The question presented for our consideration is whether or not a golf club, owned and operated as the Lincoln Park Golf Club was owned and operated, comes within the purview of the Workmen's Compensation Act.
Subsection 5 of section 7284, C. O. S. 1921, is as follows.
" 'Employment' includes employment only in a trade, business, or occupation carried on by the employer for pecuniary gain."
If the golf club is carried on for pecuniary gain, then the Industrial Commission had jurisdiction to make the award. If, however, it is not carried on for pecuniary gain, then it did not have such jurisdiction. The land is owned by Oklahoma City. The golf club is owned and operated by a private corporation. Mr. Jackson, the secretary and manager of the Lincoln Park Club Company, testified that the club was incorporated as a nonprofit organization. A fee is charged for the privilege of playing golf. The evidence discloses there never has been any real surplus in the treasury. All the money collected, after paying the salaries and all charges, is put back in improvements on the golf course. The testimony of Mr. Jackson that the club was operated as a nonprofit organization is more or less a conclusion. Nevertheless it is not denied, and there is no evidence in the record to indicate that the club is organized and operated for pecuniary gain. The facts, as disclosed above, are practically all that the record contains in reference to how the club is operated or whether or not it is operated for pecuniary gain.
In the case of San Antonio v.
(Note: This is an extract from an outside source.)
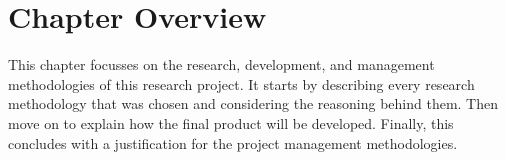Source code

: \section{Chapter Overview}

This chapter focusses on the research, development, and management methodologies of this research project. It starts by describing every research methodology that was chosen and considering the reasoning behind them. Then move on to explain how the final product will be developed. Finally, this concludes with a justification for the project management methodologies.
Salvation Army, 127 S.W. 860, one of the Courts of Civil Appeals of the state of Texas held that a foreign corporation organized for benevolent, religious, or philanthropic purposes, required by its charter to set apart for such purposes its entire receipts, so that no member or employee shall receive any pecuniary profit, except reasonable compensation for services in effecting the purposes of the corporation, etc., is not a corporation for pecuniary profit within the Revised Statutes of 1895, arts. 745, 746, requiring foreign corporations for pecuniary profits to obtain a permit to transact business in the state, and need not obtain such permit as a condition precedent to its right to sue.
In the case of People v. Mezger, 90 N.Y. Supp. 488,
While it is our duty to give the Compensation Laws of this state a liberal construction, this does not relieve the claimant from *Page 286 proving facts sufficient to bring his cause within the meaning of the act. Under the facts as disclosed by this record, and under the rule announced in the above cases, we do not think the Lincoln Park Golf Club Company is operated for pecuniary gain. Since we have reached that conclusion, it necessarily follows that the Industrial Commission had no jurisdiction to make the award. The order granting the award is vacated, with directions to dismiss the cause.
LESTER, V. C. J., and HUNT, CLARK, and SWINDALL, JJ., concur. MASON, C. J., and RILEY, CULLISON, and ANDREWS, JJ., absent.